DEATH IN THE AFTERNOON: America's Newspaper Giants Struggle for Survival

By

Pub Date: Oct. 15th, 1984
Publisher: Andrews, McMeel & Parker

About the demise of afternoon papers, and no better than it should be from the word-play. Benjaminson ticks off the well-known ""changes in American society"" that did in the afternoon dailies (the shift from early-rising blue-collar work, the delivery obstacles in daytime traffic, etc.). Then he notes that, while most have gone under, some are still struggling to survive; and suggests that a look at three of each will tell us something. But his first two chapters, about a third of the book, actually have to do with the ""war of nerves"" between Rupert Murdoch's New York Post and the Daily News: an afternoon paper whose morning editions are doing better, and a morning paper whose afternoon entry folded.

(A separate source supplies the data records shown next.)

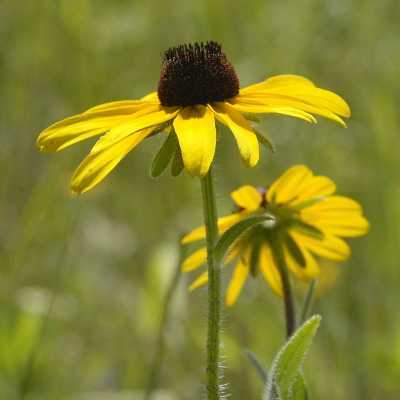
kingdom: Plantae
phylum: Tracheophyta
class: Magnoliopsida
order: Asterales
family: Asteraceae
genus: Rudbeckia
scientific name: Rudbeckia hirta
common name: Black-eyed-susan
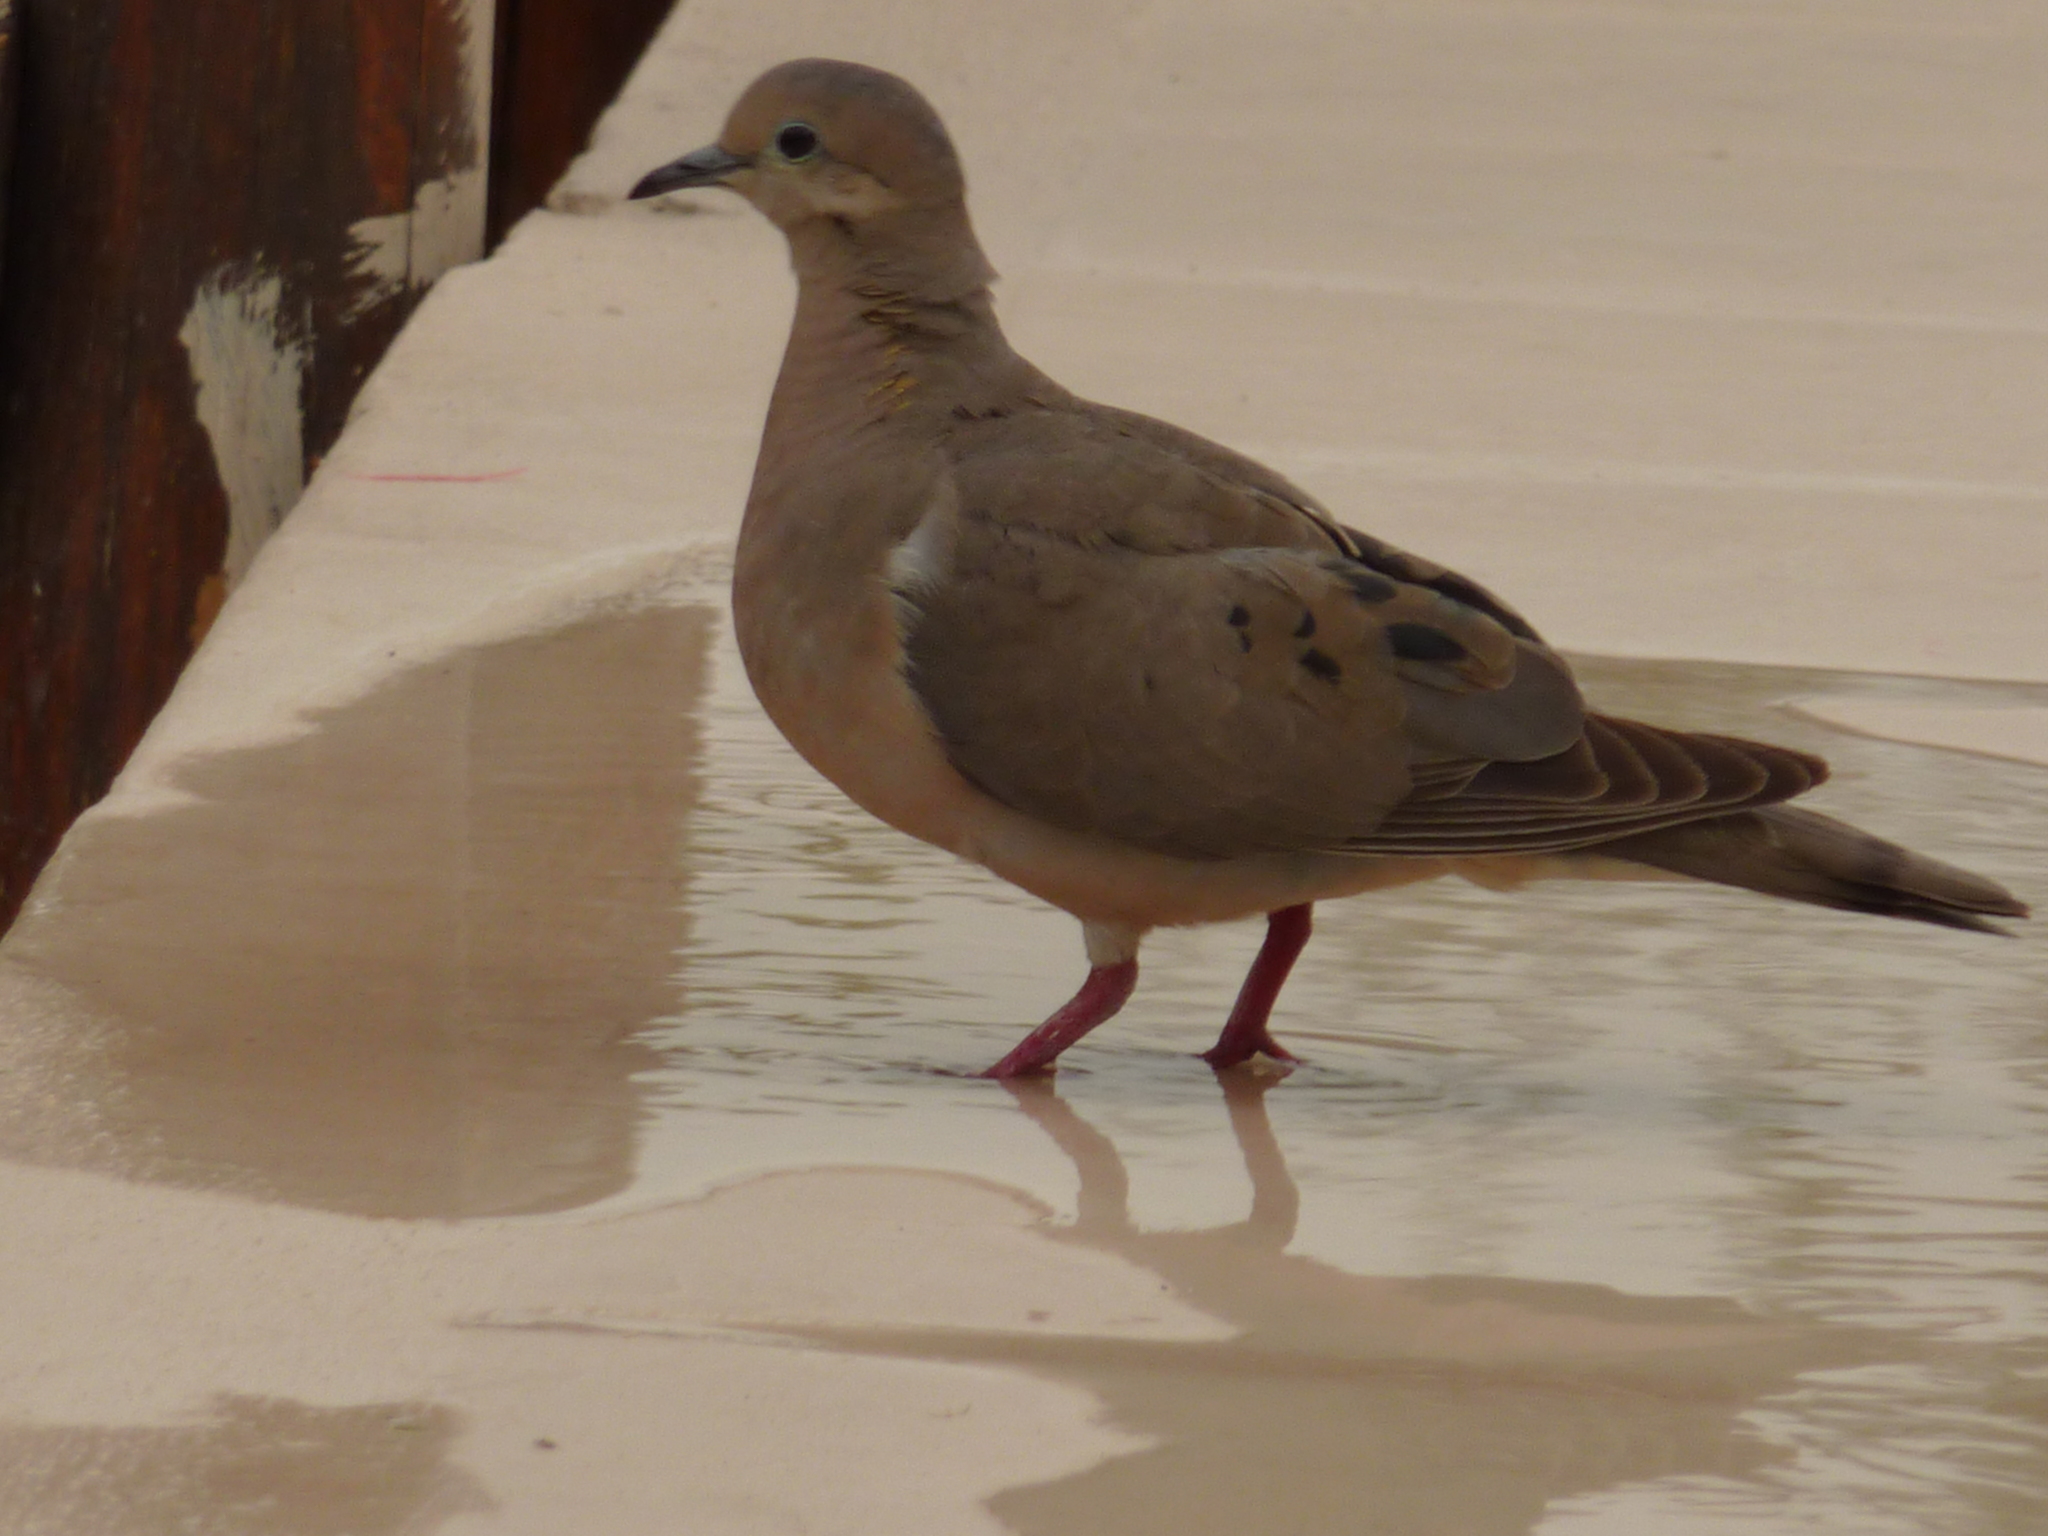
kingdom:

The News should have imitated the Post's ""seductive warmth and sexual crackle,"" says Benjaminson--also taking the occasion for some psycho-social opining about why people read the Post: all that bad news (murders, etc.) makes them feel good because it didn't happen to them, no matter how bad a day they had. (This ""exciting fantasy world""--to quote from a single paragraph--is really what ""community and religious groups all over America have been demanding for years."") But not only is the Post losing afternoon readers, it's only kept alive, as Benjaminson notes, by Murdoch's tenacity and funds. . . while the retrenched and revitalized morning News is making money. This is a lesson for afternoon papers? At the other end of the country, we hear the old story of how the Chandlers finessed the Hearsts out of Los Angeles--capturing the expanding morning market for the Times (which they upgraded), leaving the shrinking morning market for the Herald Examiner. . . which, through Hearst's penny-pinching, sank to the ""bottom of the heap"". . . where, awaiting extinction, it serves as one of Benjaminson's survivors! There are crude accounts too of the fortunes/misfortunes of the Philadelphia Bulletin, Washington Star, and Oakland Tribune. Benjaminson seems to be stuck on the cleverness of his title--the phrase appears everywhere--but in plain language this is an inept piece of work.